Nodding in the direction of Gordon, Rosenstrauch said: "I don't know, Jerry, maybe we'll be able to do that 19 percent [calculation], after all."
Turning serious, the trio downplayed the rivalry among their counties to attract businesses.
"Rarely do we compete against our neighbors," Briley said. "Rarely are they competing against us. We're competing with Charlotte, Atlanta, Ireland and Puerto Rico. We're competing with Maryland."
He quickly added: "Occasionally, we do compete with Loudoun and Fairfax."
Gordon played up the region's strength in creating jobs.
"There are 51 major metropolitan areas in the United States, defined as a million or more residents," he said. "Of those 51, 48 had net job losses in the first three years following 9/11. Two -- Atlanta and Philadelphia -- basically broke even. Atlanta, I can see. Why anybody would go to Philadelphia, I don't know! Only Northern Virginia had a net job gain. We had a 36,000 net job gain in that period of time."
Gordon attributed the gains largely to companies that do business with the federal government, particularly in the defense sector.
"One of the early strategies of the [Fairfax ] Economic Development Authority -- very, very clever -- was to locate next to Washington, D.C.," Gordon said with a thin smile. "A brilliant strategy!"
For decades, Fairfax cast a giant shadow over lesser-developed Prince William and Loudoun. But in recent years the shadow has shrunk as homebuyers and companies alike have looked to the west and south for more space and less expensive (though by no means inexpensive) land.

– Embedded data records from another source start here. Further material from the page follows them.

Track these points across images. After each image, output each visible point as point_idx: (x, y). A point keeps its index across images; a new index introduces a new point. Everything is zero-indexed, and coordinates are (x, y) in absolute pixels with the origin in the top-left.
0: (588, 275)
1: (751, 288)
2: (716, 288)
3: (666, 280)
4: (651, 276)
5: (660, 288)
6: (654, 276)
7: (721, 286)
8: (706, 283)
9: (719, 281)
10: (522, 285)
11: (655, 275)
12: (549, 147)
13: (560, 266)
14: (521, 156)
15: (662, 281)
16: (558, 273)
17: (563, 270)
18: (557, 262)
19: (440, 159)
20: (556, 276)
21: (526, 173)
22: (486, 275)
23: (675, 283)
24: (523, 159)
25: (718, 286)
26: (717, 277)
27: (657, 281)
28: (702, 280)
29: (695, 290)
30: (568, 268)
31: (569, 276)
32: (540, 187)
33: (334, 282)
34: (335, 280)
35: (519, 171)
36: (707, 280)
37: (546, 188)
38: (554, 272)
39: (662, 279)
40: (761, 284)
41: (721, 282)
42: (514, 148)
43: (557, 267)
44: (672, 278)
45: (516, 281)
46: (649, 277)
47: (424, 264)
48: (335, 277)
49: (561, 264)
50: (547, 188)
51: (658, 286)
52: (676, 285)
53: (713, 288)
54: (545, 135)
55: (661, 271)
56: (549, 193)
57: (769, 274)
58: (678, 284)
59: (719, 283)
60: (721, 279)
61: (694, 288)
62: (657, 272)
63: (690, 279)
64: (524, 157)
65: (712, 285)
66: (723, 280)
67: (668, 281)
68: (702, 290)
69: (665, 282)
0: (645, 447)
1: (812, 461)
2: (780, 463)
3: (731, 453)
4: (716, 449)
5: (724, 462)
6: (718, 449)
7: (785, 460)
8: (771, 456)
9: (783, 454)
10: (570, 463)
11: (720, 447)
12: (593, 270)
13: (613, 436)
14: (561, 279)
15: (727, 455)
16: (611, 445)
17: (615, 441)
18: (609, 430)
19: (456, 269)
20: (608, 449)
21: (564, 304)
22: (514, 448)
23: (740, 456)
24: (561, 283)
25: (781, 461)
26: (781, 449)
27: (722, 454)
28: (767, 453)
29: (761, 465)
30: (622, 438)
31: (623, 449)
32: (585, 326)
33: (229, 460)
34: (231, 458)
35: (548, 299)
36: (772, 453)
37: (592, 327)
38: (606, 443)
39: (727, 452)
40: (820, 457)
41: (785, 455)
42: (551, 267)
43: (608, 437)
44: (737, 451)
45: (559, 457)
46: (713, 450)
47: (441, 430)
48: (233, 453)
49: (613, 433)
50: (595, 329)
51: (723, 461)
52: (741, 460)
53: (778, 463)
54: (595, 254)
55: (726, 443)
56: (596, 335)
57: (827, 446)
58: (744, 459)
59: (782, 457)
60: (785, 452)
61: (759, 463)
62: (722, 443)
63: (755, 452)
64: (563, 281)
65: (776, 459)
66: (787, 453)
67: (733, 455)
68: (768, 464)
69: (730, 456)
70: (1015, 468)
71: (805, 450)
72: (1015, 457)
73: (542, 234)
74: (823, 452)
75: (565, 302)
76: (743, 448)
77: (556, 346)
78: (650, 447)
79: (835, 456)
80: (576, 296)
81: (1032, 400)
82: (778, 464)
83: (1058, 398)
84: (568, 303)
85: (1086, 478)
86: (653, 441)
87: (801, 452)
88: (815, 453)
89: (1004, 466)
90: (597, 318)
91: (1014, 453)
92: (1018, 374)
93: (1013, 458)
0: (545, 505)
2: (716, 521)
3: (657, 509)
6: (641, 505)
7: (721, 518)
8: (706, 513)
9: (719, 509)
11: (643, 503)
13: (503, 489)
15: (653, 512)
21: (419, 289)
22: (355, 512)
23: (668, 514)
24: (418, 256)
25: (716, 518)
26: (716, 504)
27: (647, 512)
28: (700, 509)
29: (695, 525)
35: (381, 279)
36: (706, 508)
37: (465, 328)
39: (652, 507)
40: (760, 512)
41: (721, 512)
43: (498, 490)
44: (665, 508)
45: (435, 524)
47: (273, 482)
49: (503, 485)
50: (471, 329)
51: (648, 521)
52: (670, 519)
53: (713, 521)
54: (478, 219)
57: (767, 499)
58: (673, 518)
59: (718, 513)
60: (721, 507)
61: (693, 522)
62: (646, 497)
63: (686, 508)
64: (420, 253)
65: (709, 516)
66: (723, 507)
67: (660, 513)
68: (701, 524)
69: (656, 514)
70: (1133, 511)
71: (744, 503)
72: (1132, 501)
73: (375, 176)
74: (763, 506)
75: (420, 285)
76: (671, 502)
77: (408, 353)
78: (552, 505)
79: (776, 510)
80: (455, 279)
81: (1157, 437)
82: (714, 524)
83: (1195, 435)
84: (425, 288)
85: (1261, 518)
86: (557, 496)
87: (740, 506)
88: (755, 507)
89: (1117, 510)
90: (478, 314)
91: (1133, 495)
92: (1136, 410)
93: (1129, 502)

Briley, Rosenstrauch and Gordon supported their stories with dozens of statistics, displayed on an overhead screen.
Loudoun's population growth?
"We're about 200,000 now, up from the 1990 Census of 86,000," Rosenstrauch said.
Prince William's housing boom?
"Executive housing is a big, new story in Prince William County," Briley said.
"I think we had 5,000 new housing starts, more than any other community in Northern Virginia, last year," Briley said. "And the average value of these homes . . . every time I say the number somebody corrects me and adds $50,000 to the number. It's going up and up and up and up."
Gordon said Fairfax's population has grown from 455,000 in 1976 to about 1.1 million today.
"The expectation is that by the year 2020 we will be at 1.2 million, so expect 1.25," he said. "You'll see a similar trend, maybe even a steeper slope, in Loudoun and Prince William."
Three counties, three salesmen. Or as Rosenstrauch put it: "Welcome to the dueling PowerPoints."